Die Dialoge aber sind so schnell und mit guten, nacherzählbaren Pointen gestrickt, dass ich kaum mit dem Mitschreiben nachgekommen bin: visuelle Scherze, Dialogscherze, schnell reingestreute Gags (das Telefon klingelt. Carla: „Who’s not here?“ alle Gäste: „Me!“) — alle Witze zeitlos (also ohne Anspielungen ewta auf zeitgenössische Promis oder Themen), immer in charakter (also nicht nur komisch, sondern auch die Figur beschreibend, die den Gag liefert) und selten der erwartbarste Witz, sondern meistens ein besserer. Wenn es aber der Witz war, den ich habe kommen sehen, dann war er immerhin viel schöner ausgeführt, als ich es erwartet hätte.

Aber das sind halt die Vorteile, wenn man erfahrene Produzenten (in diesem Falle James Burrows, Glen Charles und Les Charles) und Autoren hat (u.a. Ken Levine und Earl Pomerantz), die in der Lage sind, so gute Witze gut in Szene zu setzen, dass ein Live-Publikum sich wegschmeißt vor Lachen.

Und dann habe ich „Welcome to Sweden“ gesehen (NBC, 2014).

Gut, das hätte ich nicht, wenn nicht Amy Poehler („Parks and Recreations“) als Produzentin hinter dieser Show steckte, in der ihr Bruder Greg Poehler die Haupt- und sie selbst eine Nebenrolle spielt. Wie auch Aubrey Plaza (dito „Parks and Rec“), Will Ferrell, Gene Simmons von Kiss, Patrick Duffy und andere Prominente.

„Welcome to Sweden“ ist eine mit nur einer Kamera gefilmte Sitcom (das immerhin im schönen Schweden), also ohne Publikum. Und das ist auch besser so, denn viel zu lachen hätte da auch niemand. Was jetzt nicht bedeuten soll, dass das die Anforderung an jede Comedy ist; Louis CK etwa schafft ja auch (oft) gute Sitcomfolgen, die ohne große Lacher auskommen.

Aber „Welcome to Sweden“ behauptet, komisch zu sein. Stattdessen liefert die Show über US-Expat Bruce (Poehler), der mit seiner schwedischen Frau Emma (Josephine Bornebusch) in ihre Heimat zieht, dann allerdings nur konventionelle Peinlichkeitsscherze, die ohne große Pointen auskommen — wenn sich etwa Emma mit einer Freundin auf Schwedisch über eine sterbende gemeinsame Bekannte unterhält und Bruce dazwischenkaspert, indem er sich über die schwedische Sprache lustig macht. Oder komisch gemeinte Figuren wie Emmas Slacker-Bruder Gustaf, der aber über diese eine Eigenschaft großer Faulheit hinaus völlig flach bleibt.

Ich habe so eine Ahnung, dass „Welcome to Sweden“ in dreißig Jahren nicht mehr so gut funktioniert wie „Cheers“ heute.

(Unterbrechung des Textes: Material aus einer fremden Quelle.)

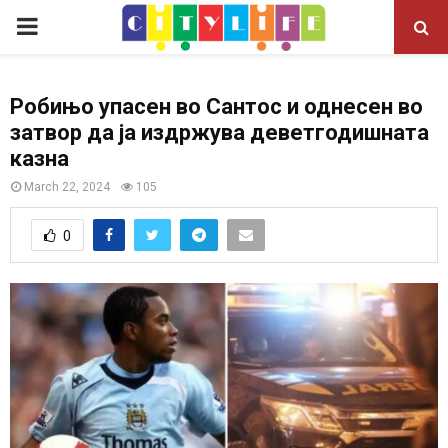
P
R
Робињо упасен во Сантос и однесен во
затвор да ја издржува деветгодишната
I
казна
M
March 22, 2024
105
0
A
R
Y
M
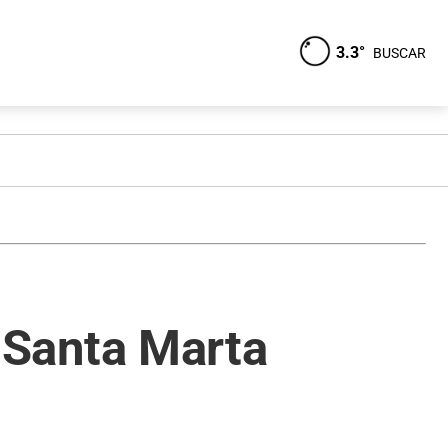
3.3°
BUSCAR
o Santa Marta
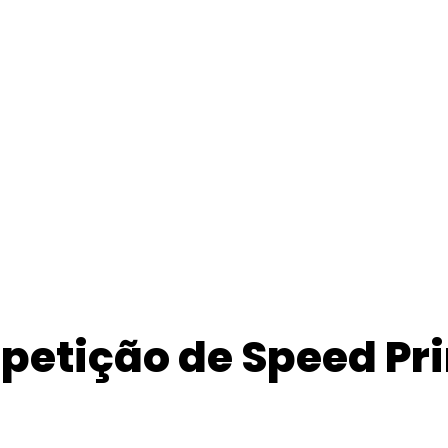
petição de Speed Pri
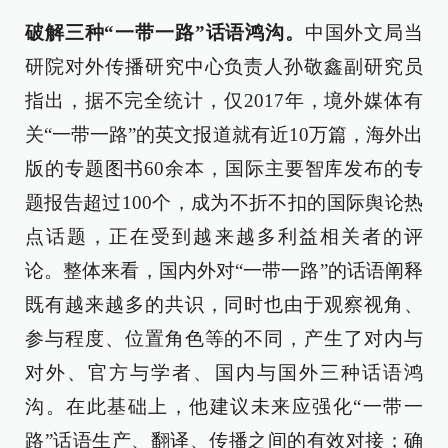
破解三种“一带一路”话语鸿沟。
中国外文局当
研院对外传播研究中心负责人孙敬鑫副研究员
指出，据不完全统计，仅2017年，境外媒体有
关“一带一路”的英文报道就有近10万篇，海外出
版的专题图书60余本，国际主要智库发布的专
题报告超过100个，成为不折不扣的国际舆论热
点话题，正在受到越来越多利益相关者的评
论。整体来看，国内外对“一带一路”的话语阐释
既有越来越多的共识，同时也由于观察视角、
参与程度、位置角色等的不同，产生了对内与
对外、官方与学者、国内与国外三种话语鸿
沟。在此基础上，他建议未来应强化“一带一
路”话语生产、翻译、传播之间的有效对接；确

Aber das ist nur so eine Ahnung. Als Kontrastmittel zu einer klassischen Sitcom hätte es aber kaum ein besseres geben können.

Und „Welcome to Sweden“ hat so (unfreiwillig und eher zufällig) meine These untermauert, dass es kein Zufall ist, dass die großen Sitcoms, die, mit denen wir auf- und die uns ans Herz wachsen, alle live vor Publikum gedreht sind. Schon weil ein Livepublikum der beste Test dafür ist, wie komisch eine Sitcom tatsächlich ist.

„Cheers“ ist komisch, nach dreißig Jahren immer noch. „Welcome to Sweden“ nicht.

Ich werde über die nächsten Wochen nach und nach die 42 DVDs durcharbeiten, die der Ziegel von einer Komplettbox „Cheers“ hat, oder es jedenfalls versuchen, und darüber bloggen. Wenn es etwas Bloggenswertes gibt jedenfalls.